El rey preguntó “¿no hay manera de parar esa progresión? El mendigo le
dijo, tal vez la única sea aislar cada escaque hasta que a los granos de
arroz les cueste reproducirse, y entonces cambiaría el juego, y le dejó una frase.
“Dios mueve al jugador, y éste, la pieza.
¿Qué Dios, detrás de Dios la trama empieza
de polvo y tiempo y sueño y agonías?”
Allí mis tres compañeros me abandonaron y se fueron a jugar un truco gallo que es menos complicado.
PD: La poesía citada se llama “Ajedrez”, de Jorge Luis Borges.
DÍA CINCO
Hoy fueron sólo preguntas, está bueno preguntarse cuando ya se sabe la respuesta. Una especie de Feliz Domingo previsible.

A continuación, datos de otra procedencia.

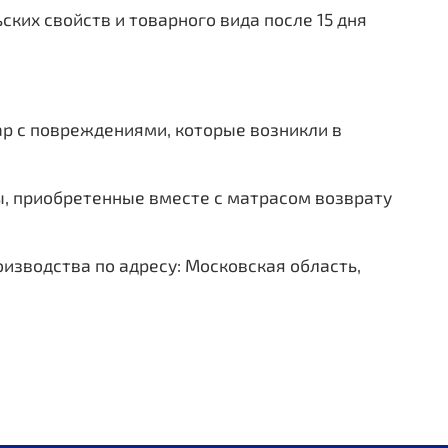
ских свойств и товарного вида после 15 дня
вар с повреждениями, которые возникли в
ы, приобретенные вместе с матрасом возврату
оизводства по адресу: Московская область,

¿Los que tiran chanchos de un helicóptero a ver si lo embocan en una pileta están en los grupos de riesgo? ¿Los que entran al country con su mucama en el baúl, están? ¿Los que se toman un avión el mismo día que se anuncia la cuarentena y después reclaman y se enojan porque no los van a buscar en un chárter, pertenecen? Parecería que no. El grupo de riesgo son los jubilados y su historia clínica ¿Los pobres, los indigentes, los de la calle, los adictos, los presos, los locos, están en el grupo de riesgo? ¿Y los que generaron todos estos riesgos y tal vez tengan un respirador en sus mansiones, en sus yates o en sus aviones, y son incapaces de hacerse cargo de lo que hicieron, no son el riesgo peor? ¿No es un riesgo destruir el estado? ¿Sería mucho riesgo sacarles lo que se afanaron y ponerlo en el sistema de salud? ¿Y si lo fuera, estaríamos dispuestos a correr ese riesgo? ¿En qué andará el riesgo país? ¿Qué carajo importa ahora o siempre? El riesgo país es para los inversores, para los lavadores, para la timba financiera. Hoy el riesgo país resulta ser para los seres humanos, resulta jugar entre la vida y la muerte, y si esto pasa, si esto queda atrás, algunos nos aliviaremos y nos abrazaremos en las mesas sin mantel, y otros festejarán tirando más chanchos a la pileta y evaluando si la servidumbre del yate quedó completa.